> PROBLEM REQUIREMENTS
Pictures are to be left out. Copy exactly, and only, the lines from the start of the entries below to the line with "### Customizing your search", both included.

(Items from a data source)

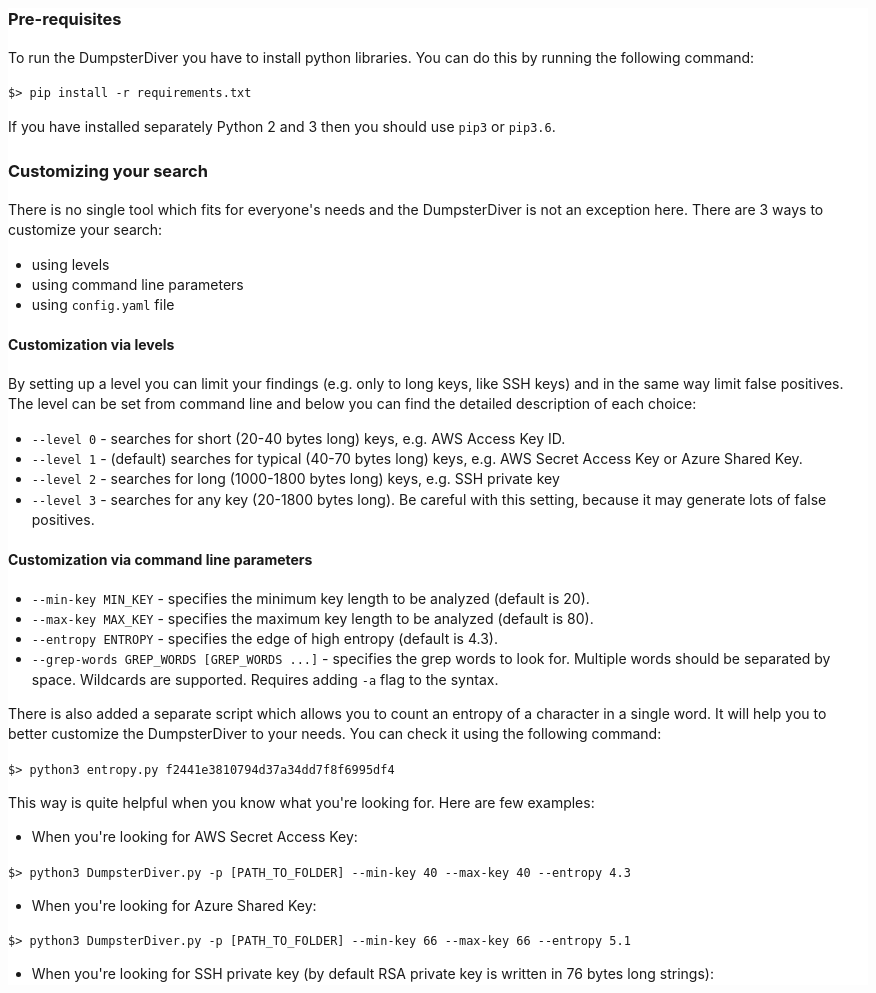 ### Pre-requisites
To run the DumpsterDiver you have to install python  libraries. You can do this by running the following command:

```
$> pip install -r requirements.txt
```
If you have installed separately Python 2 and 3 then you should use `pip3` or `pip3.6`.  

### Customizing your search
There is no single tool which fits for everyone's needs and the DumpsterDiver is not an exception here. There are 3 ways to customize your search:

* using levels
* using command line parameters
* using `config.yaml` file

#### Customization via levels
By setting up  a level you can limit your findings (e.g. only to long keys, like SSH keys) and in the same way limit false positives. The level can be set from command line and below you can find the detailed description of each choice:

* `--level 0` - searches for short (20-40 bytes long) keys, e.g. AWS Access Key ID. 
* `--level 1` - (default) searches for typical (40-70 bytes long) keys, e.g. AWS Secret Access Key or Azure Shared Key. 
* `--level 2` - searches for long (1000-1800 bytes long) keys, e.g. SSH private key
* `--level 3` - searches for any key (20-1800 bytes long). Be careful with this setting, because it may generate lots of false positives.

#### Customization via command line parameters

* `--min-key MIN_KEY` - specifies the minimum key length to be analyzed (default is 20).
* `--max-key MAX_KEY` - specifies the maximum key length to be analyzed (default is 80).
* `--entropy ENTROPY` - specifies the edge of high entropy (default is 4.3).
* `--grep-words GREP_WORDS [GREP_WORDS ...]` - specifies the grep words to look for. Multiple words should be separated by space. Wildcards are supported. Requires adding `-a` flag to the syntax.

There is also added a separate script which allows you to count an entropy of a character in a single word. It will help you to better customize the DumpsterDiver to your needs. You can check it using the following command:

```
$> python3 entropy.py f2441e3810794d37a34dd7f8f6995df4
```

This way is quite helpful when you know what you're looking for. Here are few examples:

* When you're looking for AWS Secret Access Key:

`$> python3 DumpsterDiver.py -p [PATH_TO_FOLDER] --min-key 40 --max-key 40 --entropy 4.3` 

* When you're looking for Azure Shared Key:

`$> python3 DumpsterDiver.py -p [PATH_TO_FOLDER] --min-key 66 --max-key 66 --entropy 5.1`

* When you're looking for SSH private key (by default RSA private key is written in 76 bytes long strings):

> ANSWER TO THIS EXERCISE
 ### Pre-requisites
To run the DumpsterDiver you have to install python  libraries. You can do this by running the following command:

```
$> pip install -r requirements.txt
```
If you have installed separately Python 2 and 3 then you should use `pip3` or `pip3.6`.  

### Customizing your search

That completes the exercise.